那里早已有人布置好了一切,很明显,镇上人对这个祈福仪式很看重。
"祈福!"
祭司高喊一声,所有人尽皆俯首,整个大典上庄重又肃穆。
就连红衣激滟的戚浔之,此时也收起了风流不羁的本性,那张雌雄莫辨的脸多了几分凌厉与威严,在向着众人洒下甘露的时候,宛若从天而降的天官,将要赐福于世人。
萧墨毓与夙翎站在一旁的角落里,安静看着这一幕。
萧墨毓没有什么诧异的表情,反倒是跟在萧墨毓身后的夙翎对璇玑宫宫主的作派有些不可置信。
这还是那个杀人如麻令江湖人闻风丧胆的魔教头子吗?
虽然别人不知他身份,但是被安排过刺杀任务的夙翎却是与他有缘见过一次的。
那时候男人一袭血色红袍,脸上带着半张镂金面具,一边饮着赤红的酒,一边掀着眼皮,笑看着底下不服他的众人。
忽而他手起剑落,那些本就瑟瑟发抖的人,最后一个表情定格在了异常恐怖扭曲的目光里。
"二丫,出来料理。"
男人吹了个口哨后,一群黑压压的乌鸦飞了过来,很快就将那些人血肉吞食殆尽,只剩下一堆骨架,被合伙衔走。
那时候,隐在暗处的夙翎知道这是个异常危险的男人。
不光有狠戾的心,还懂鸟语,与食人鸦为伍。
他只能潜心谋划暗杀之事,但还是败了。杀手一旦失败,总会有别人踩上一脚。
他本就想脱离杀手组织那个魔窟,只能以重伤为代价,给了自己自由。
但如今既然有要保护的人,他是不会允许那个修罗一样的男人,对木姐姐有半分不轨企图的。
"墨毓,你当真断定他没有危险?"
"师父不信我?"
萧墨毓嘴角勾着清浅的笑意,"你或许清楚他的身份,但是你却不懂他。
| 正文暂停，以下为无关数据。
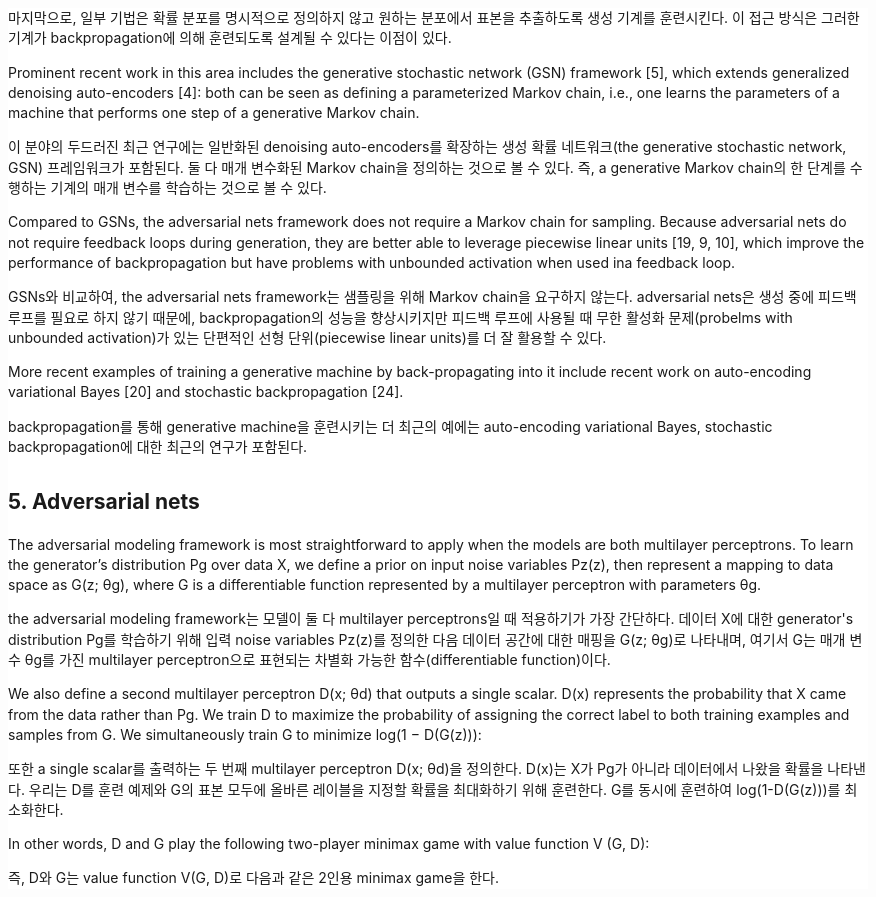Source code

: 마지막으로, 일부 기법은 확률 분포를 명시적으로 정의하지 않고 원하는 분포에서 표본을 추출하도록 생성 기계를 훈련시킨다. 이 접근 방식은 그러한 기계가 backpropagation에 의해 훈련되도록 설계될 수 있다는 이점이 있다.



Prominent recent work in this area includes the generative stochastic network (GSN) framework [5], which extends generalized denoising auto-encoders [4]: both can be seen as defining a parameterized Markov chain, i.e., one learns the parameters of a machine that performs one step of a generative Markov chain. 

이 분야의 두드러진 최근 연구에는 일반화된 denoising auto-encoders를 확장하는 생성 확률 네트워크(the generative stochastic network, GSN) 프레임워크가 포함된다. 둘 다 매개 변수화된 Markov chain을 정의하는 것으로 볼 수 있다. 즉, a generative Markov chain의 한 단계를 수행하는 기계의 매개 변수를 학습하는 것으로 볼 수 있다.



Compared to GSNs, the adversarial nets framework does not require a Markov chain for sampling. Because adversarial nets do not require feedback loops during generation, they are better able to leverage piecewise linear units [19, 9, 10], which improve the performance of backpropagation but have problems with unbounded activation when used ina feedback loop. 

GSNs와 비교하여, the adversarial nets framework는 샘플링을 위해 Markov chain을 요구하지 않는다. adversarial nets은 생성 중에 피드백 루프를 필요로 하지 않기 때문에, backpropagation의 성능을 향상시키지만 피드백 루프에 사용될 때 무한 활성화 문제(probelms with unbounded activation)가 있는 단편적인 선형 단위(piecewise linear units)를 더 잘 활용할 수 있다.



More recent examples of training a generative machine by back-propagating into it include recent work on auto-encoding variational Bayes [20] and stochastic backpropagation [24].

backpropagation를 통해 generative machine을 훈련시키는 더 최근의 예에는 auto-encoding variational Bayes, stochastic backpropagation에 대한 최근의 연구가 포함된다.



## 5. Adversarial nets

The adversarial modeling framework is most straightforward to apply when the models are both multilayer perceptrons. To learn the generator’s distribution Pg over data X, we define a prior on input noise variables Pz(z), then represent a mapping to data space as G(z; θg), where G is a differentiable function represented by a multilayer perceptron with parameters θg.

the adversarial modeling framework는 모델이 둘 다  multilayer perceptrons일 때 적용하기가 가장 간단하다. 데이터 X에 대한 generator's distribution Pg를 학습하기 위해 입력 noise variables Pz(z)를 정의한 다음 데이터 공간에 대한 매핑을 G(z; θg)로 나타내며, 여기서 G는 매개 변수 θg를 가진 multilayer perceptron으로 표현되는 차별화 가능한 함수(differentiable function)이다.



 We also define a second multilayer perceptron D(x; θd) that outputs a single scalar. D(x) represents the probability that X came from the data rather than Pg. We train D to maximize the probability of assigning the correct label to both training examples and samples from G. We simultaneously train G to minimize log(1 − D(G(z))):

또한 a single scalar를 출력하는 두 번째 multilayer perceptron D(x; θd)을 정의한다. D(x)는 X가 Pg가 아니라 데이터에서 나왔을 확률을 나타낸다. 우리는 D를 훈련 예제와 G의 표본 모두에 올바른 레이블을 지정할 확률을 최대화하기 위해 훈련한다. G를 동시에 훈련하여 log(1-D(G(z)))를 최소화한다.



In other words, D and G play the following two-player minimax game with value function V (G, D):

즉, D와 G는 value function V(G, D)로 다음과 같은 2인용 minimax game을 한다.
"
说到这里,萧墨毓眉眼冷了下来,眸中的暗沉翻滚着似要将什么吞噬一般。
"有些人看起来如菩萨临世,但内心却住着魔鬼。有些人表面修罗,却从不会在背后捅你一刀。"
他说着慢慢垂下了眸子,指尖狠狠陷在掌心的软肉里。
前世于他有恩的人,他今生亦会报答。但前世将他玩弄于股掌间的人,他一个都不会放过。
小少年这个样子,夙翎见得多了,他从不多问。每个人都有秘密,他也有。不过是彼此不插手罢了。
他抬头看向祈福之处,指尖慢慢的摩挲着尾指的戒指。
看向戚浔之的目光,就像是标记猎物的猛兽。如果真有危险,他只听自己的话。
第44章 …
都是混江湖的,且在前世打过照面,戚浔之自然也清楚夙翎的身份。
可恨他重生的太晚,让这小子抢了先。
不过, 戚浔之并不觉得对他有什么威胁。
这小子就是缺爱,想从木荞那里得到一些母爱。刚好木荞温柔又善良,让那小子有了一种家人的感觉。
这是他前世暗暗观察了许久才品出来的。
戚浔之眼角的余光扫过夙翎,对他的敌视报以嗤笑。
没断奶的小子,只适合跟小鱼儿一起玩儿。
至于….
戚浔之将自己学了一个月的优雅仪态,完美的展现出来,就不信某人不动心。
关于木荞的喜好他有研究过,既然她能看上那渣男,便是有原因的。
他前世在得知小鱼儿的渣爹就是那萧狗后,特意在皇宫里有观察过。
不就是长的一副好皮相, 仪态优雅,一副皇族气度吗?
他这一世特意从皇宫里抓了个教习嬷嬷回来,苦练了一个月。整个璇玑宫上上下下都说他,风姿优雅,气度不凡,他就不信比不上那家伙。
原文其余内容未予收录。